The duration of HFNC or conventional oxygen therapy prior to intubation was not significantly different. The duration of time with the requirement of FiO2 of more than 70% was significantly higher with conventional oxygen therapy. The incidence of extrapulmonary organ involvement at 7 days not different, based on the SOFA scores.
On subgroup analysis, the requirement for intubation was lower with HFNC compared to conventional oxygen therapy among patients less than 60 years old. In patients 60 years or older, the difference was non-significant. Among patients with an IL-6 level of less than 100 pg/ml, the requirement for intubation was less in the HFNC compared to the conventional oxygen group. The difference was not significant between groups in patients with IL-6 levels ≥100 pg/ml. There was no difference in intubation rates between groups among patients with a P/F ratio of 100 mm Hg or more compared to less than 100 mm Hg. There was no difference between subgroups regarding the time to clinical recovery. All subgroup analyses were exploratory and not adjusted for possible confounders.
Post-hoc sensitivity mixed-model analysis
On post-hoc analysis using the study site as random effect, there was no difference in the primary outcome. Regardless of the study site, HFNC reduced intubation rates and increased the probability of clinical recovery compared to conventional oxygen therapy.
The HiFLo-Covid RCT revealed a reduced requirement for intubation and less time to clinical recovery in patients with COVID-19-related acute respiratory failure in patients treated with HFNC compared to conventional oxygen therapy. Against the background of previous observational studies, this study offers more robust evidence that the use of HFNC may be an effective intervention in the alleviation of hypoxemia with improved clinical outcomes in COVID-19 pneumonia. However, there are a few limitations that need to be considered.

■ ■ ■ ■

Problem description - According to the HFNC study summary, in which age group did HFNC lower the need for intubation compared with conventional oxygen therapy?

■ ■ ■ ■

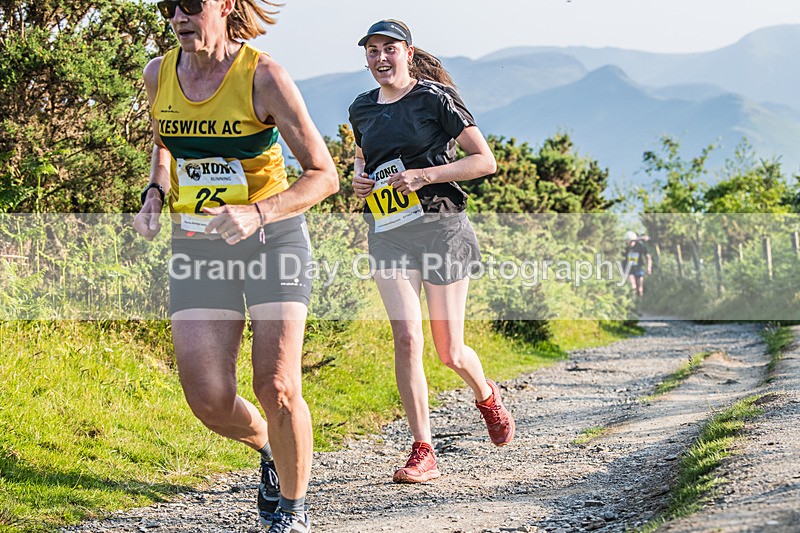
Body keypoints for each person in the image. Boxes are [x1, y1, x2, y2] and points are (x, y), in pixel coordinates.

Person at [132, 1, 338, 531]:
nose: (179, 15)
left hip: (272, 237)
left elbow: (323, 175)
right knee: (209, 398)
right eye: (168, 6)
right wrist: (156, 190)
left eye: (192, 5)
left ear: (224, 5)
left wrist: (258, 211)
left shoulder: (263, 75)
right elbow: (164, 143)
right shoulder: (159, 74)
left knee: (278, 386)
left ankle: (292, 510)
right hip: (199, 243)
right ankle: (272, 446)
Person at [348, 19, 515, 484]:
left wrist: (425, 175)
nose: (381, 58)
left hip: (442, 228)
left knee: (449, 351)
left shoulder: (435, 98)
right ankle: (424, 450)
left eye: (390, 50)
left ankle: (486, 395)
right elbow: (364, 157)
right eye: (373, 51)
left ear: (408, 52)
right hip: (389, 230)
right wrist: (359, 178)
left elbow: (485, 161)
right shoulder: (361, 107)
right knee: (407, 338)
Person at [624, 231, 652, 299]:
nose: (628, 243)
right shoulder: (626, 248)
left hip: (639, 268)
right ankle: (633, 302)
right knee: (632, 286)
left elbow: (648, 257)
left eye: (629, 241)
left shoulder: (640, 246)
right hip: (630, 269)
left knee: (639, 288)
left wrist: (649, 267)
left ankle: (640, 302)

■ ■ ■ ■

Response to the exercise - Patients less than 60 years old.